Despite the fact it's 2008, if the Democratic nominee were to say, "I am in favor of marriage equality," we'd have another shitstorm in the general election.
And this presents a problem for me because now I have to try and understand what a candidate is thinking vs. what they are saying or not saying. That's not easy and it involves having a level of trust in a candidate. So rather than travel that risky road I thought I'd check out the list of superdelegates. Maybe they know these candidates far better than I do. I started looking for openly LGBTQ superdelegates in each column.
Clinton has Tammy Baldwin and Barney Frank. Impressive. Unfortunately most of these delegates I don't know so there could be LGBTQ people in there and I'd have no idea.

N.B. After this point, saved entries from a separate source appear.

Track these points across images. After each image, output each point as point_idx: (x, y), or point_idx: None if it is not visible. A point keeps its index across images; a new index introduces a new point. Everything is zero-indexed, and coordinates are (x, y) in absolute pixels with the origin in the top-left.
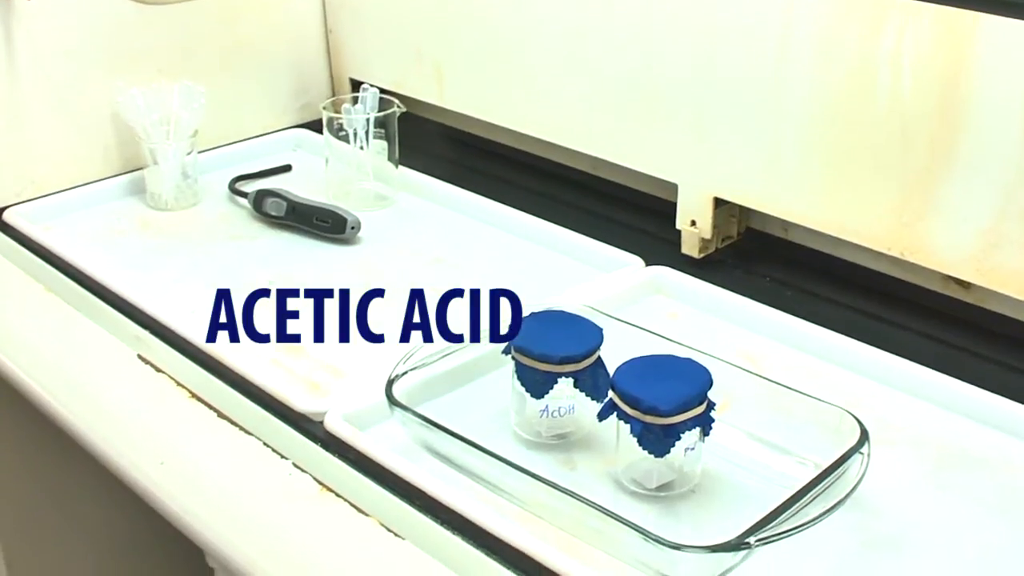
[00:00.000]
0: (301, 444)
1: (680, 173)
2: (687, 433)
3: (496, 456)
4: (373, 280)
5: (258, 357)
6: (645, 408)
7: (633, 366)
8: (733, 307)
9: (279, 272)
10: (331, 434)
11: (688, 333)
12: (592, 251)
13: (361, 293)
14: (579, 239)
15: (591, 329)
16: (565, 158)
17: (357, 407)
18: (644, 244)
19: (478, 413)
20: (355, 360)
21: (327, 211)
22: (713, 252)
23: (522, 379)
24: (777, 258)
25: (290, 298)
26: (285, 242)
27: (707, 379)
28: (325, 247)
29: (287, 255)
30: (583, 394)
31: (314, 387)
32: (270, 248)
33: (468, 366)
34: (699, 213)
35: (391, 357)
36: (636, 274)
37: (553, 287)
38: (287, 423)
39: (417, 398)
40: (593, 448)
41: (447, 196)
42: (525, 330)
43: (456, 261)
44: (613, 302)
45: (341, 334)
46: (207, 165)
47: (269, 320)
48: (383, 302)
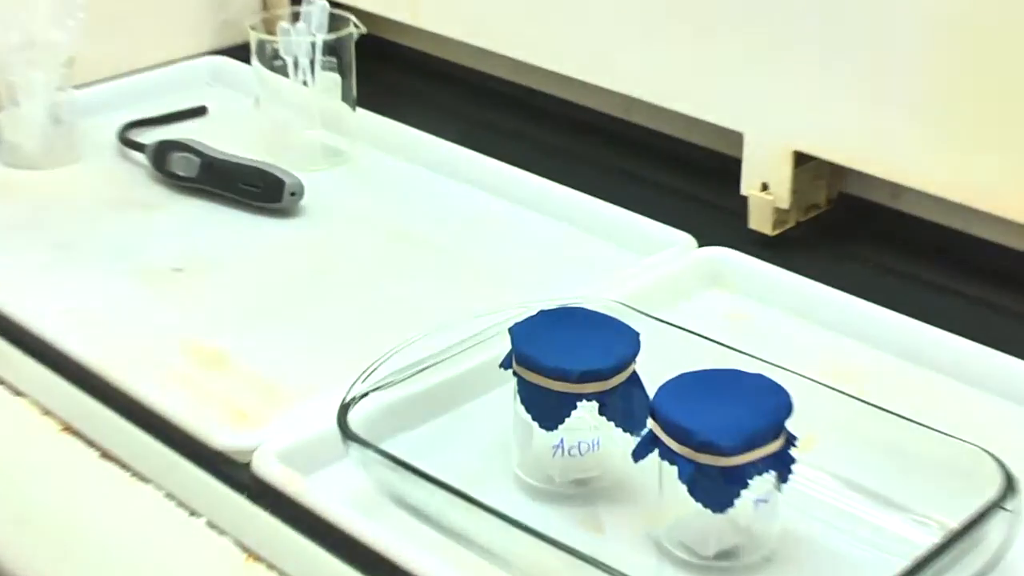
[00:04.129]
0: (220, 495)
1: (746, 118)
2: (757, 479)
3: (491, 511)
4: (321, 266)
5: (160, 373)
6: (699, 444)
7: (682, 386)
8: (820, 303)
9: (190, 255)
10: (262, 480)
11: (758, 339)
12: (624, 226)
13: (305, 283)
14: (606, 210)
15: (623, 334)
16: (586, 98)
17: (298, 442)
18: (696, 217)
19: (467, 450)
20: (295, 376)
21: (257, 171)
22: (792, 227)
23: (528, 403)
24: (882, 235)
25: (206, 290)
26: (198, 213)
27: (784, 404)
28: (254, 220)
29: (200, 232)
30: (612, 424)
31: (238, 415)
32: (177, 222)
33: (452, 385)
34: (773, 173)
35: (345, 372)
36: (685, 258)
37: (571, 276)
38: (200, 465)
39: (382, 430)
40: (626, 500)
41: (423, 151)
42: (533, 335)
43: (435, 240)
44: (654, 297)
45: (276, 340)
46: (88, 106)
47: (175, 322)
48: (334, 296)
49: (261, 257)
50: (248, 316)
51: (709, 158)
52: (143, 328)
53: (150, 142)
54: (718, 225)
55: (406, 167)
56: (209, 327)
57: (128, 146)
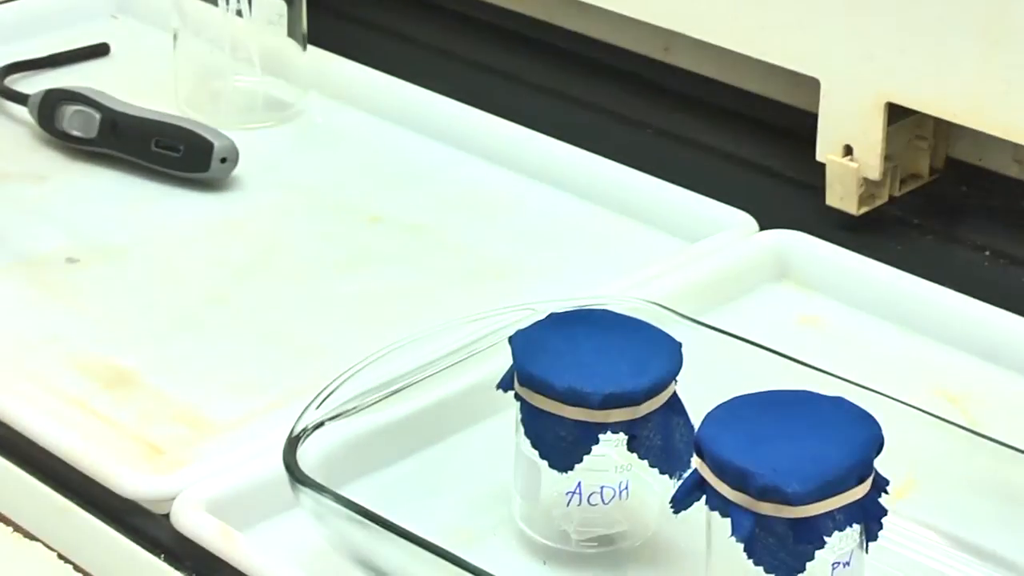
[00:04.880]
0: (130, 556)
1: (823, 60)
2: (837, 535)
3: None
4: (260, 255)
5: (48, 398)
6: (760, 489)
7: (737, 413)
8: (921, 305)
9: (87, 241)
10: (184, 537)
11: (837, 351)
12: (664, 203)
13: (239, 278)
14: (639, 182)
15: (660, 346)
16: (616, 35)
17: (232, 487)
18: (757, 191)
19: (453, 498)
20: (227, 401)
21: (176, 130)
22: (885, 204)
23: (535, 436)
24: (1004, 215)
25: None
26: (98, 186)
27: (873, 437)
28: (172, 195)
29: (101, 210)
30: (645, 463)
31: (152, 451)
32: (70, 197)
33: (434, 413)
34: (859, 133)
35: (294, 395)
36: (743, 245)
37: (592, 269)
38: (103, 518)
39: (343, 471)
40: (663, 563)
41: (396, 103)
42: (541, 346)
43: (412, 221)
44: (701, 296)
45: (201, 353)
46: None
47: (68, 330)
48: (278, 295)
49: (181, 243)
50: (164, 321)
51: (774, 113)
52: (25, 338)
53: (35, 92)
54: (786, 202)
55: (373, 124)
56: (112, 336)
57: (6, 97)
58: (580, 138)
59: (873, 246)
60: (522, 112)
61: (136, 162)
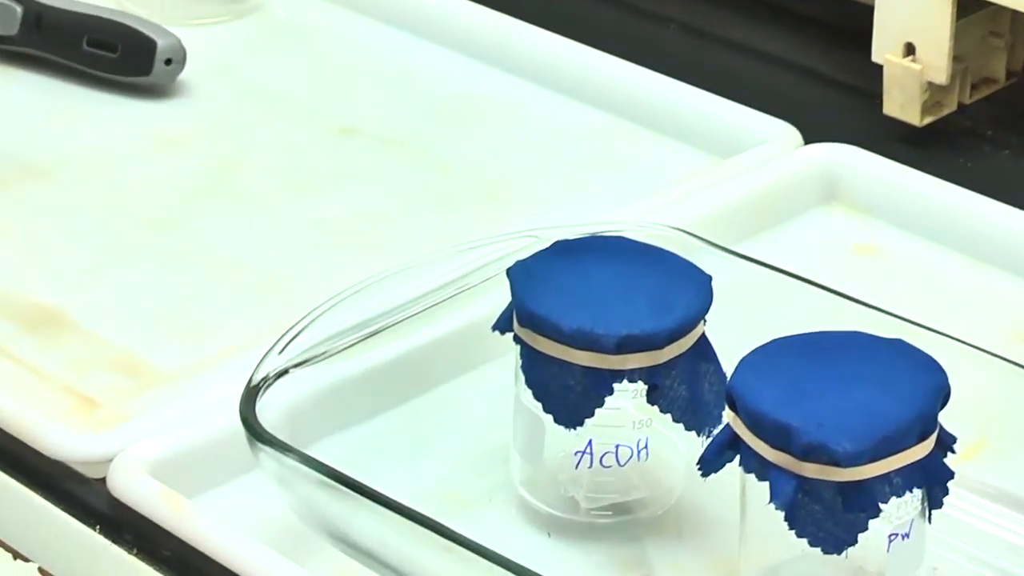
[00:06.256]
0: (60, 528)
1: None
2: (894, 502)
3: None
4: (212, 174)
5: None
6: (804, 447)
7: (777, 359)
8: (994, 231)
9: (7, 155)
10: (123, 505)
11: (896, 285)
12: (692, 112)
13: (187, 200)
14: (663, 87)
15: (686, 279)
16: None
17: (179, 446)
18: (803, 98)
19: (441, 459)
20: (172, 345)
21: (111, 25)
22: (953, 113)
23: (538, 386)
24: None
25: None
26: (20, 93)
27: (937, 387)
28: (108, 102)
29: (24, 121)
30: (668, 418)
31: (85, 404)
32: None
33: (418, 358)
34: (923, 28)
35: (252, 338)
36: (785, 161)
37: (607, 188)
38: (29, 484)
39: (309, 427)
40: (690, 535)
41: None
42: (545, 280)
43: (395, 133)
44: (736, 220)
45: (143, 289)
46: None
47: None
48: (233, 219)
49: (118, 160)
50: (98, 252)
51: (822, 5)
52: None
53: None
54: (836, 110)
55: (346, 18)
56: (37, 270)
57: None
58: (591, 35)
59: (939, 162)
60: (522, 5)
61: (65, 64)
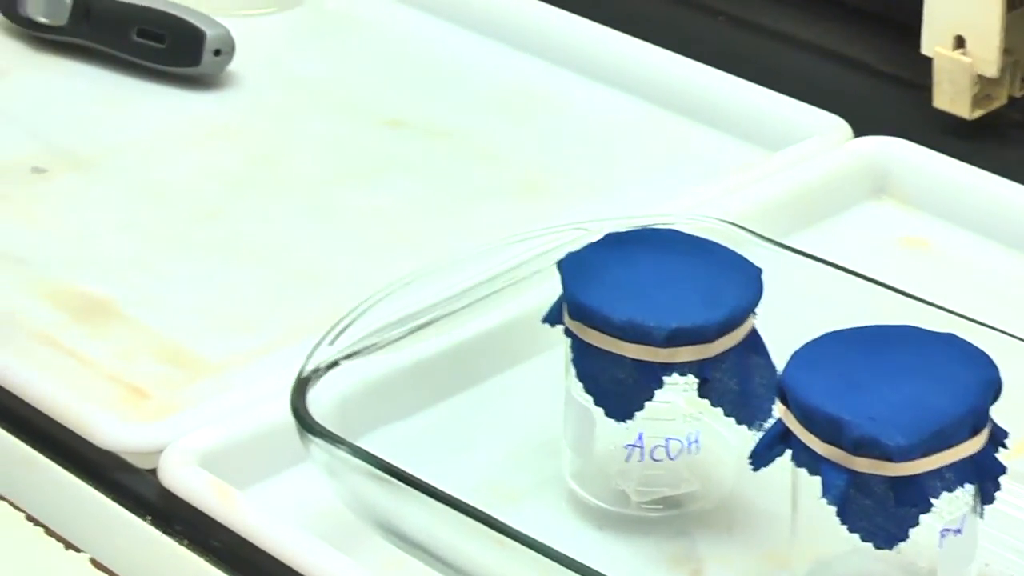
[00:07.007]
0: (111, 518)
1: None
2: (946, 497)
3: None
4: (260, 165)
5: (12, 334)
6: (856, 441)
7: (828, 353)
8: None
9: (56, 148)
10: (173, 496)
11: (946, 280)
12: (742, 105)
13: (236, 192)
14: (713, 79)
15: (737, 272)
16: None
17: (229, 438)
18: (852, 90)
19: (490, 451)
20: (222, 336)
21: (161, 16)
22: (1003, 106)
23: (588, 379)
24: None
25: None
26: (68, 83)
27: (989, 382)
28: (156, 93)
29: (73, 111)
30: (719, 412)
31: (135, 395)
32: (36, 96)
33: (468, 351)
34: (973, 21)
35: (302, 330)
36: (835, 154)
37: (659, 181)
38: (79, 474)
39: (360, 419)
40: (740, 529)
41: None
42: (596, 273)
43: (443, 125)
44: (786, 213)
45: (192, 281)
46: None
47: (34, 253)
48: (282, 211)
49: (166, 150)
50: (146, 242)
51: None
52: None
53: None
54: (885, 103)
55: (393, 9)
56: (86, 261)
57: None
58: (639, 27)
59: (988, 155)
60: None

However, one thing caught my eye. Loretta Sanchez of California is a Clinton superdelegate. She is listed in Wikipedia as a fiscal conservative and "fairly liberal" on social issues. Her sister, Linda Sanchez of California is in the Obama camp. She has a 100% HRC approval rating (that would be the Human Rights Campaign, not Hillary Rodham Clinton).
No wonder I'm having such a difficult time with this. It's 8:13 EDT. Time to go see what's going on in the Keystone State.
Chris Matthews just referred to Hillary Clinton as a "girl." Here we go!